• Description of the task:
Copy the entries word for word, from the line containing "Does any single" through the line containing "The lhcount series", both lines included. Leave out the pictures.

(Information given Opens)

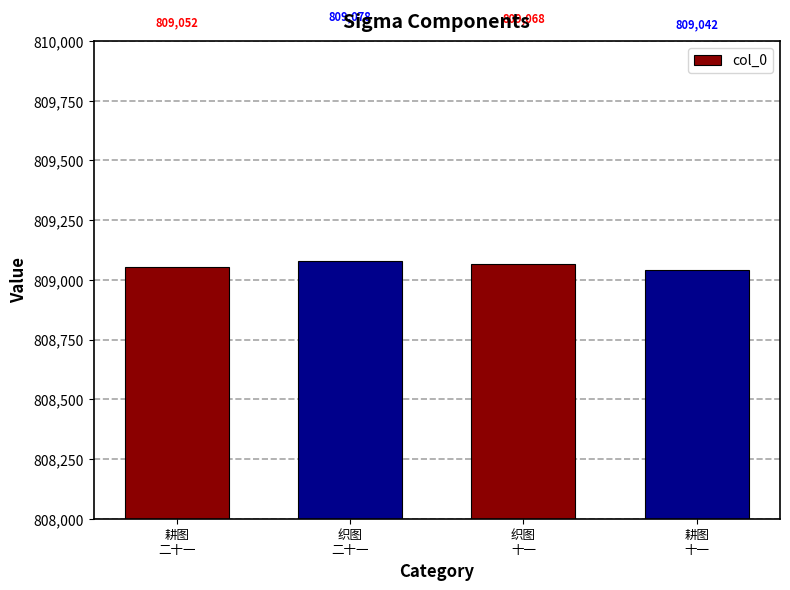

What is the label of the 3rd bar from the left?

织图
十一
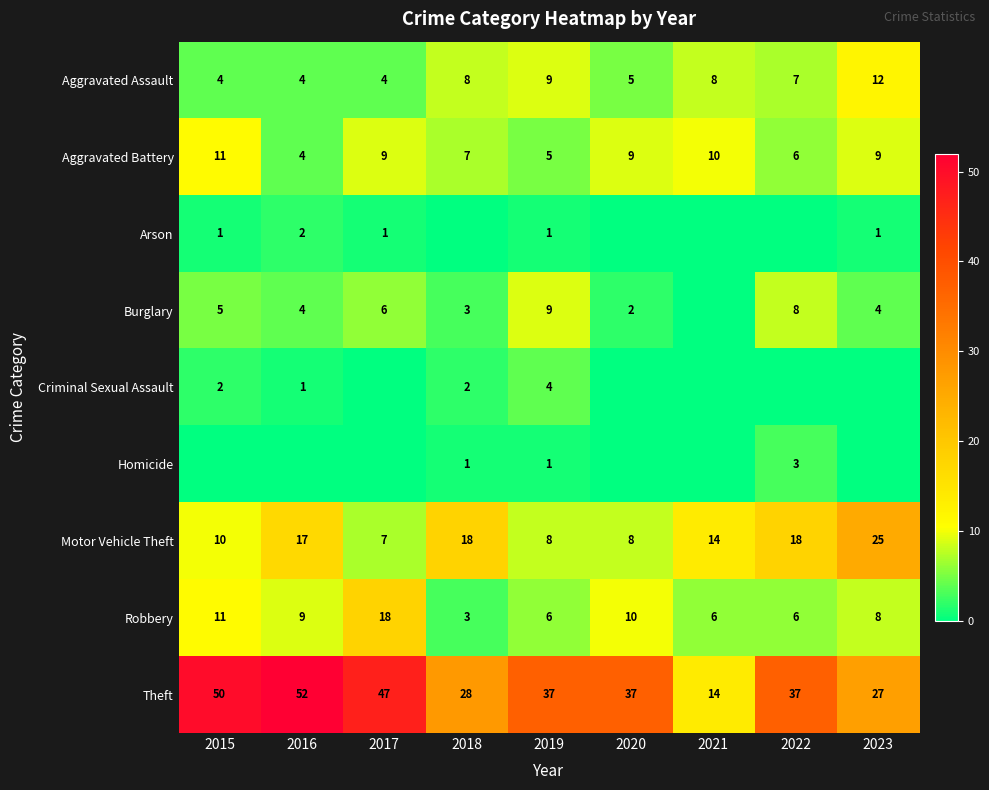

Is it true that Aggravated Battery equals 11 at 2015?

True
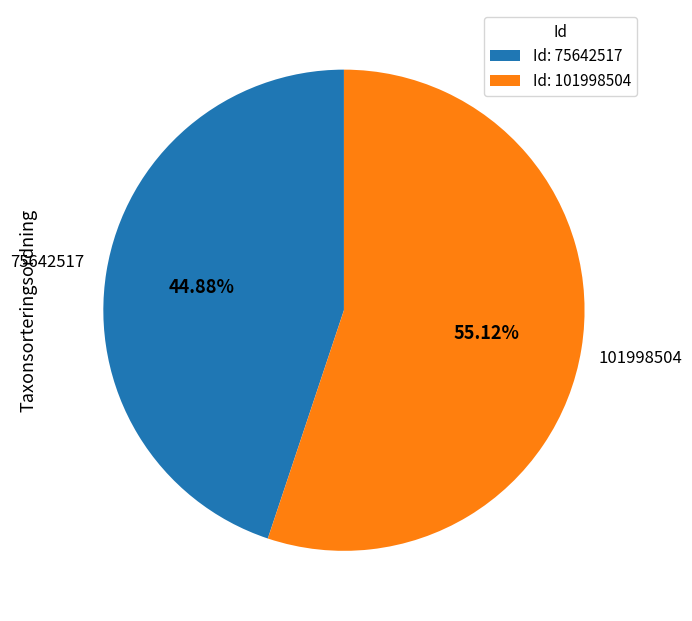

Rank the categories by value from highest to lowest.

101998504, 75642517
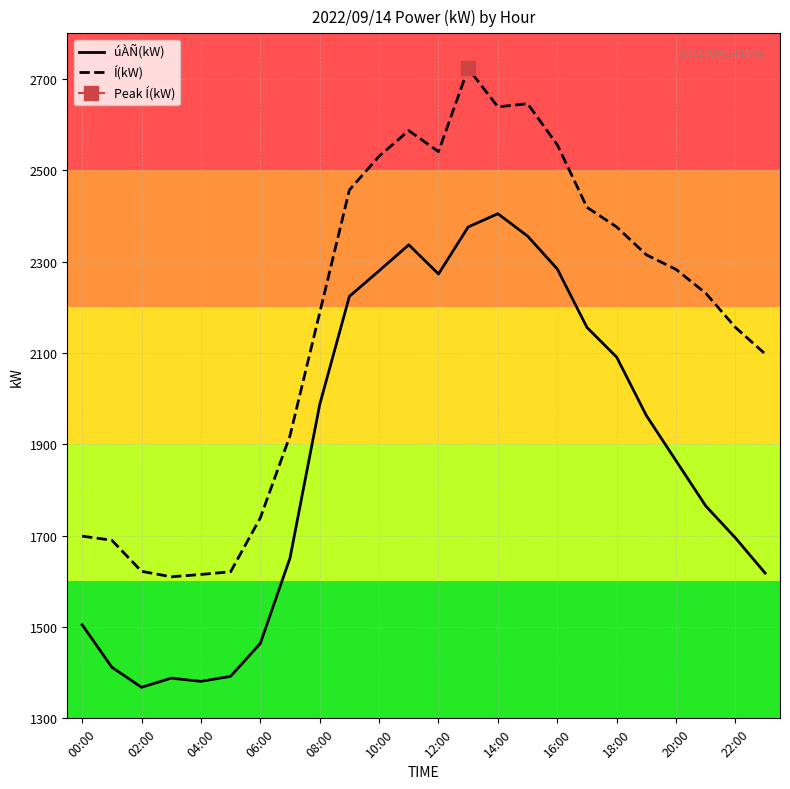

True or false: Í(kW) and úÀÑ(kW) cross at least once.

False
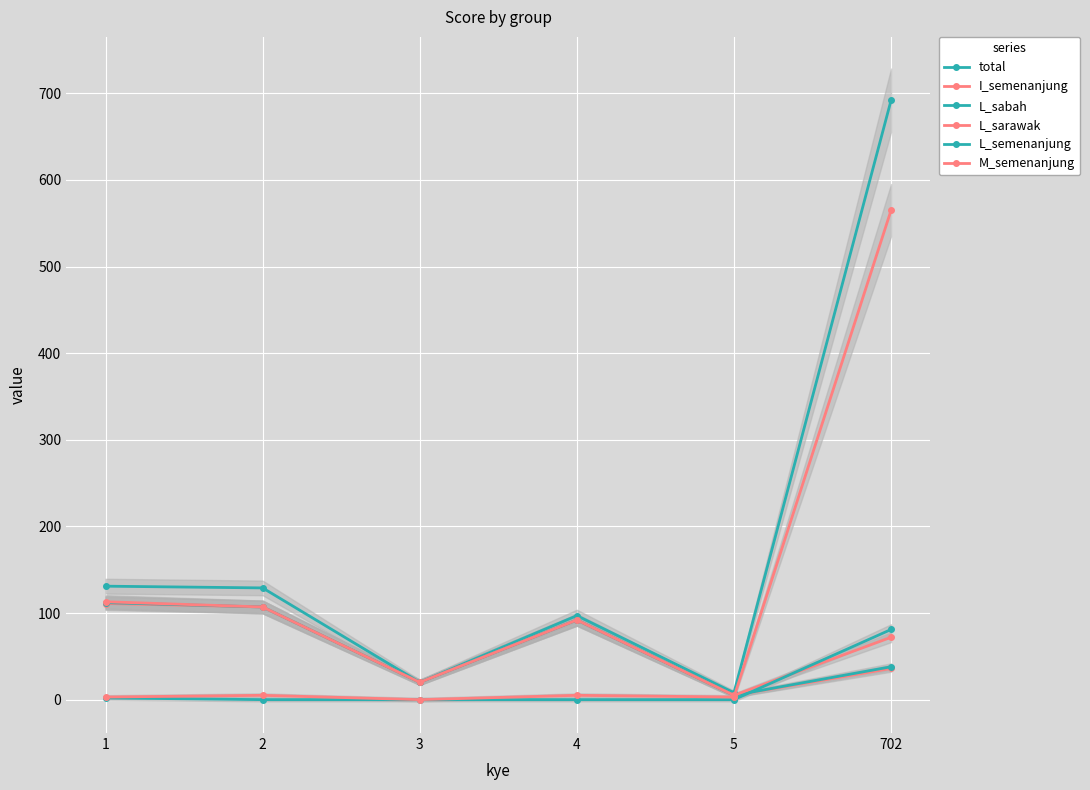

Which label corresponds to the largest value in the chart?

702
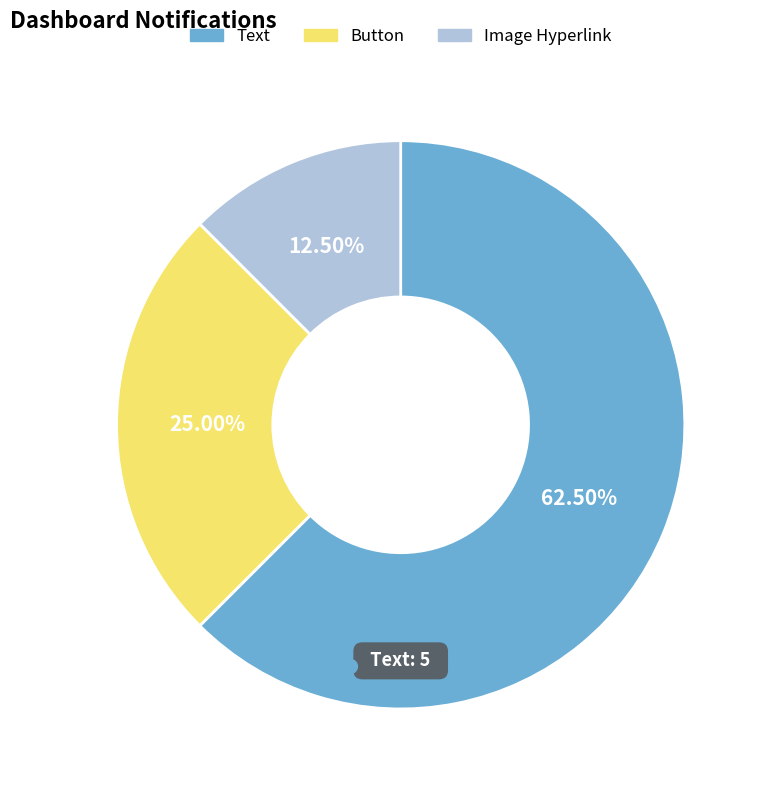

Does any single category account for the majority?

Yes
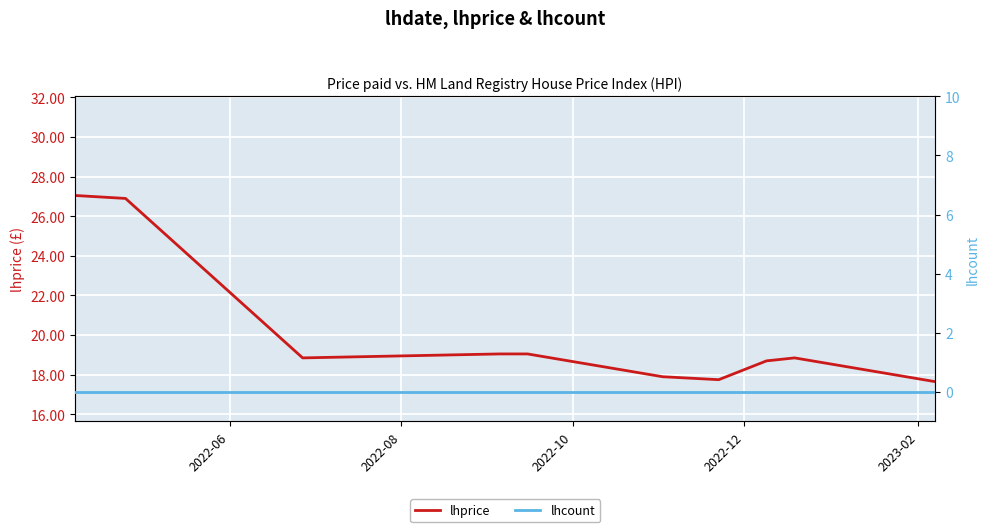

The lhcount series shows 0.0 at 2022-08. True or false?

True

(Information given Closes)
(Information given Opens)

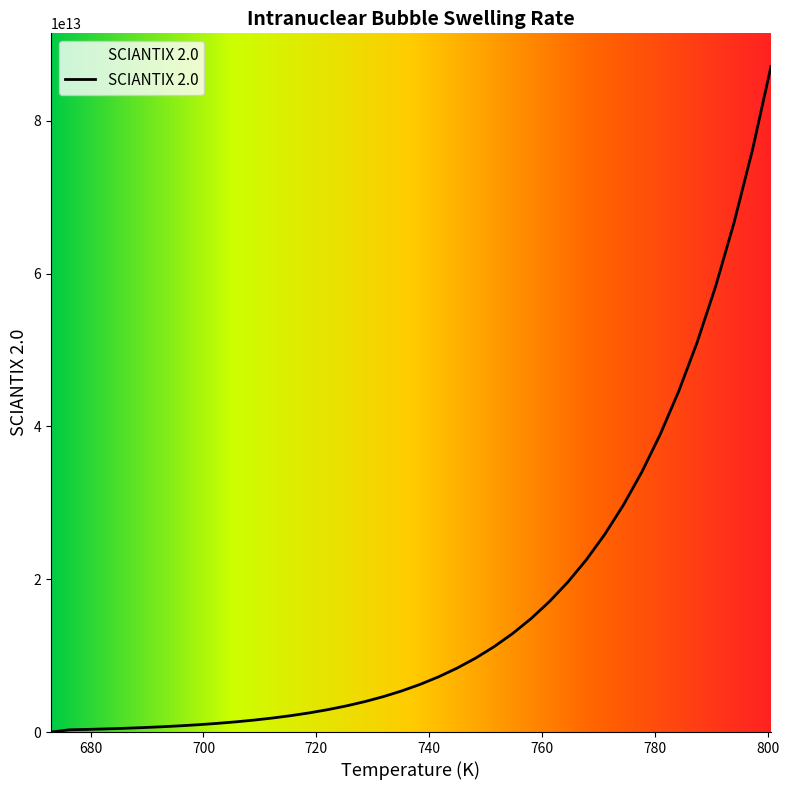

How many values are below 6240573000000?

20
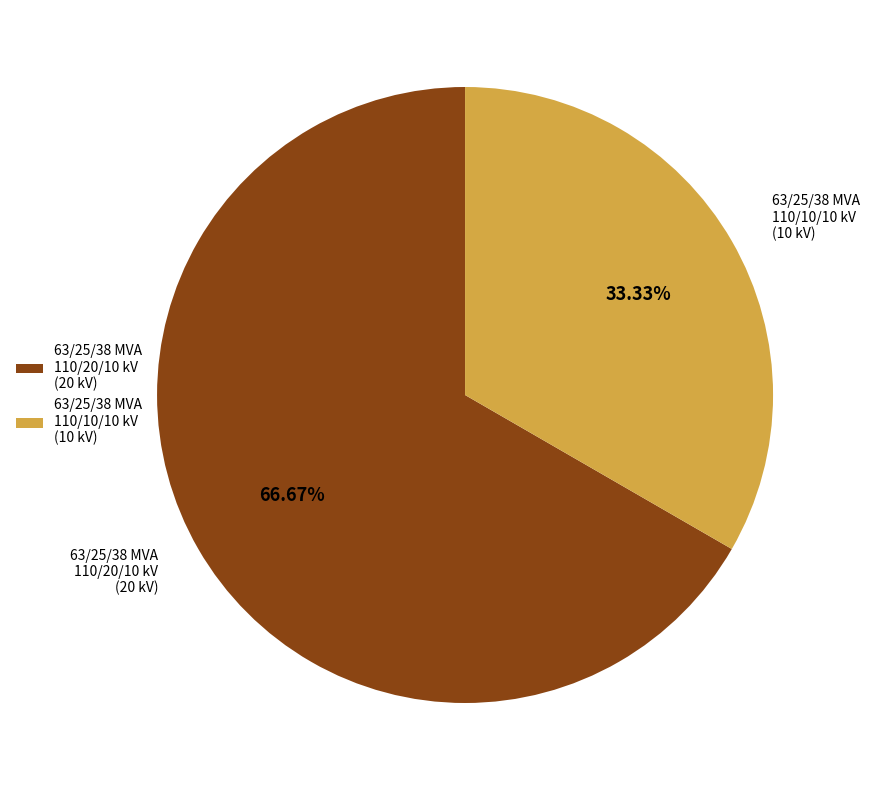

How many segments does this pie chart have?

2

(Information given Closes)

• Solution for this problem:
Does any single category account for the majority?

Yes

The lhcount series shows 0.0 at 2022-08. True or false?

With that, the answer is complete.